Three years at the war office in London followed, and in 1878 Watson was promoted captain, and appointed ADC to the inspector-general of fortifications. In 1882, at the time of Arabi Pasha's nationalist revolt, he was ordered to Egypt to serve in the intelligence section of the British expeditionary force. On the day after the British victory at the battle of Tel el-Kebir (13 September 1882), Watson led the small force that daringly captured the citadel of Cairo from a much larger number of the enemy. In 1883 he was seconded to the Egyptian army, to assist in its reorganisation under Sir Evelyn Wood. Watson's service in Egypt included survey and intelligence work. His final appointment was as governor-general of the Red Sea littoral during part of the troubled period after the death of Gordon when most of the Sudan was under Dervish control. He was succeeded in this post in 1886 by Col. H. H. Kitchener (qv), and returned to England and his corps. The remainder of Wilson's army career was devoted to the construction and improvement of military installations, in pursuance of the reforms brought about by the barrack act (1890) and the military works acts (1897, 1899, 1901). In 1891 he was appointed assistant inspector-general of fortifications, and promoted lieutenant-colonel the following year. In 1896 he became deputy inspector-general of fortifications, and held this post till his retirement in 1902 with the rank of colonel.

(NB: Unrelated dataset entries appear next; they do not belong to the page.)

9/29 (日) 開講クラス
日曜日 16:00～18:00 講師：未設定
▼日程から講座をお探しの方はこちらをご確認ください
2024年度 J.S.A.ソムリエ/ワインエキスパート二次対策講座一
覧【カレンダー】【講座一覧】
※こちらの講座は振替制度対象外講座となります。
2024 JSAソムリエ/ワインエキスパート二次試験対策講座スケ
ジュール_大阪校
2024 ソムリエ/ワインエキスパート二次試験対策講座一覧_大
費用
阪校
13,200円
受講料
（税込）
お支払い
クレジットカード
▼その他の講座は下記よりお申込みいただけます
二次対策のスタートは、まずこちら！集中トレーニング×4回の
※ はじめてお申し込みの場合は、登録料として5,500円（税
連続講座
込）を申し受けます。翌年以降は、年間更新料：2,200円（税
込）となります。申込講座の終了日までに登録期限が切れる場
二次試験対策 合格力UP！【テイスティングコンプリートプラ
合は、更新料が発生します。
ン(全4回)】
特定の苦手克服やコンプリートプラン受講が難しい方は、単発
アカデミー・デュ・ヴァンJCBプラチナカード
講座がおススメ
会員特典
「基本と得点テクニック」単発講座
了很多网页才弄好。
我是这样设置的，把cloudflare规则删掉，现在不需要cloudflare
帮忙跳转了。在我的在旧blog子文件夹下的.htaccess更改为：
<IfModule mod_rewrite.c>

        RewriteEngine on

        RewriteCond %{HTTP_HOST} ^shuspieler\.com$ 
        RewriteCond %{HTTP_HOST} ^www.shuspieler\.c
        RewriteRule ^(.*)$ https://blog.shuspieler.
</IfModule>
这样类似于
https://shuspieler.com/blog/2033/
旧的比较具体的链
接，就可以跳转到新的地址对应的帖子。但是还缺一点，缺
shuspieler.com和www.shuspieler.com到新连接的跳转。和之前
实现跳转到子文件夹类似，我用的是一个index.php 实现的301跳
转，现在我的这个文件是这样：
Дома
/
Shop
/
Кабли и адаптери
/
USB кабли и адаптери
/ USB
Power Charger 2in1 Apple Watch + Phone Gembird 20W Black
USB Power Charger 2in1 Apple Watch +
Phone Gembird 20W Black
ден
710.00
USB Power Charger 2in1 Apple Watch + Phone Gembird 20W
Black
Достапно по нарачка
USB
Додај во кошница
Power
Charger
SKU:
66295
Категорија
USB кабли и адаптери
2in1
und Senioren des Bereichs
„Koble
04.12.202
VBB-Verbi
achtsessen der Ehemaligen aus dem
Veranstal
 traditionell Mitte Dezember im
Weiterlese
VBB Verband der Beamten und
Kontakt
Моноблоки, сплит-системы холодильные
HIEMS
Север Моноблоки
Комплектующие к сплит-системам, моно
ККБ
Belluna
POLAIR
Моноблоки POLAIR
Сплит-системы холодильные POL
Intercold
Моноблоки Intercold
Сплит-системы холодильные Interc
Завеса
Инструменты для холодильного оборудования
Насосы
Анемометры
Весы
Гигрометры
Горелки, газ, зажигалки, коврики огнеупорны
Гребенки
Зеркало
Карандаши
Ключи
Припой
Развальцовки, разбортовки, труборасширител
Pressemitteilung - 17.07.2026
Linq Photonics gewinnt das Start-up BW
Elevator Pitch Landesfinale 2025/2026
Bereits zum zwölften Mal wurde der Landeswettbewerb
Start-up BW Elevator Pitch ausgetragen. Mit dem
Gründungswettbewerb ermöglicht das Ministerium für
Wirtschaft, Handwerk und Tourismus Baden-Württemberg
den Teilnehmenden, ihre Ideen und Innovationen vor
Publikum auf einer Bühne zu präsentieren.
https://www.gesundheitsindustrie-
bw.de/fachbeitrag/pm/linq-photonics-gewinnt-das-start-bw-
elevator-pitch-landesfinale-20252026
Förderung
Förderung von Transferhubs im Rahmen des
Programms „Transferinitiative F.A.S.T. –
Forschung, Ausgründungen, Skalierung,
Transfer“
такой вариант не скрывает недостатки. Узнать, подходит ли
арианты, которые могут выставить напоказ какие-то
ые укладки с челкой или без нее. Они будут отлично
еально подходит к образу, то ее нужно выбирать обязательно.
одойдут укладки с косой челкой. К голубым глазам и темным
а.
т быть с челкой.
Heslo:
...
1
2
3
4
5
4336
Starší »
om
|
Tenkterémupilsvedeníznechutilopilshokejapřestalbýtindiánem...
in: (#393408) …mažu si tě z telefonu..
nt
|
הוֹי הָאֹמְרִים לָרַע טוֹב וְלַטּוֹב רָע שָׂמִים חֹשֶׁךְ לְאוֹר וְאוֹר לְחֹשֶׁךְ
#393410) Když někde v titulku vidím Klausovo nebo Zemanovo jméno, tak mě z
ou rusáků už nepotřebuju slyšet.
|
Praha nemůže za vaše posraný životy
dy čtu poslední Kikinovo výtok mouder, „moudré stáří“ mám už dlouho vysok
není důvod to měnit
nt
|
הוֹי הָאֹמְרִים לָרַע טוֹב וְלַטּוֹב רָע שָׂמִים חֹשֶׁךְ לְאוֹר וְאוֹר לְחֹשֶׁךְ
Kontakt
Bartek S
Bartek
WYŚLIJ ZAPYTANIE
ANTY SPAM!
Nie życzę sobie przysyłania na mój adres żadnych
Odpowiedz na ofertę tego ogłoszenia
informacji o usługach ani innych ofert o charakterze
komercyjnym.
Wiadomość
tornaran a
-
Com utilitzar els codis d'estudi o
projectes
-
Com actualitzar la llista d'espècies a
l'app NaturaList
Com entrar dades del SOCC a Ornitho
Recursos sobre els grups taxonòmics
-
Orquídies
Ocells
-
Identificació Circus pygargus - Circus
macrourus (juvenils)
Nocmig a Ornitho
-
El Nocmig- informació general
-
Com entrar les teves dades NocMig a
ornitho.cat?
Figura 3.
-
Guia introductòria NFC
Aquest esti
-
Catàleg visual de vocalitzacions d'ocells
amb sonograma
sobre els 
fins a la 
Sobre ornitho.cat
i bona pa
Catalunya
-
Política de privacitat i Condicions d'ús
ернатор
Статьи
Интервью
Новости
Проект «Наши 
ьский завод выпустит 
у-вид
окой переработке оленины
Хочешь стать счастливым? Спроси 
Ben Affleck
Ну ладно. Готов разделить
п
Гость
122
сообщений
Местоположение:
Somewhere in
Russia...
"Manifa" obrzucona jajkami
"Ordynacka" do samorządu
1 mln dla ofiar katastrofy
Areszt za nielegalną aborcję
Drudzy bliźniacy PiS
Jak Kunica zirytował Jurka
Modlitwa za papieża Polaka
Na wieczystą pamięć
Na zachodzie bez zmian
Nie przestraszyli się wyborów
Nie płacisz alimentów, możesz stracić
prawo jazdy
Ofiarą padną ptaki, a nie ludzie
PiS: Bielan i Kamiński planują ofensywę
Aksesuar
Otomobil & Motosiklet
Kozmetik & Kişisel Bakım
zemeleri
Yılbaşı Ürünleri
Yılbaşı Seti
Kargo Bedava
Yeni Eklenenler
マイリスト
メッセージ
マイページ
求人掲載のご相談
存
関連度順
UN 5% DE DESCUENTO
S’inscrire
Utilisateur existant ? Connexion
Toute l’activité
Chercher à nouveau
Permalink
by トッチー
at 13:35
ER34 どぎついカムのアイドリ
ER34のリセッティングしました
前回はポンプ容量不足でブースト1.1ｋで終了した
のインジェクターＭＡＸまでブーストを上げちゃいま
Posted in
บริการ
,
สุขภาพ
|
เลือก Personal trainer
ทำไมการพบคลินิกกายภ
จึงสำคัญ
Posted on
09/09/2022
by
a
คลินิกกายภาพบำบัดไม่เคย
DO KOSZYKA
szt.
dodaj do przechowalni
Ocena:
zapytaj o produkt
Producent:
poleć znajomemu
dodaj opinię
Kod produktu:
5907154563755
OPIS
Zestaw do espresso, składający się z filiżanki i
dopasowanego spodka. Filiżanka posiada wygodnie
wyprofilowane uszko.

Watson's career after retiring from the army was equally distinguished. On retirement he was selected as British delegate to the International Navigation Congress at Düsseldorf, continuing in this role at Milan in 1905 and at Petrograd in 1908. In 1904 he was appointed secretary to the royal commission for the organisation of the British section of the St Louis exhibition, and made commissioner-general. In 1905 he was elected chairman of the committee of the Palestine Exploration Fund. In 1912 he became chairman of the committee of the British Opthalmic Hospital at Jerusalem. His honours included the CMG (1887), CB (1902), and KCMG (1905). He was also a Knight of Grace of St John of Jerusalem.
He married (1880) Geneviève, daughter of the Rev. Russell Cook. Watson died 15 March 1916 in London. His obituary noted that ‘Little as he lived in Ireland since boyhood, he retained the accent of his birthplace and remained always a patriotic Irishman of invincible unionist faith’.
Watson's bibliography reflects his varied experience and wide range of interests. It includes Comparative vocabulary of the languages spoken at Suakin: Arabic, Hadendoa and Beni Amer (1888); volume 3 of the History of the Corps of Royal Engineers (1889); The life of Major-general Sir Charles Wilson (1909), in which he gives a reasoned defence of Wilson's conduct of the Gordon relief expedition; Weights and measures as described in the laws of England from Anglo-Saxon times (1910); and Fifty years' work in the Holy Land . . . 1865–1915 (1915).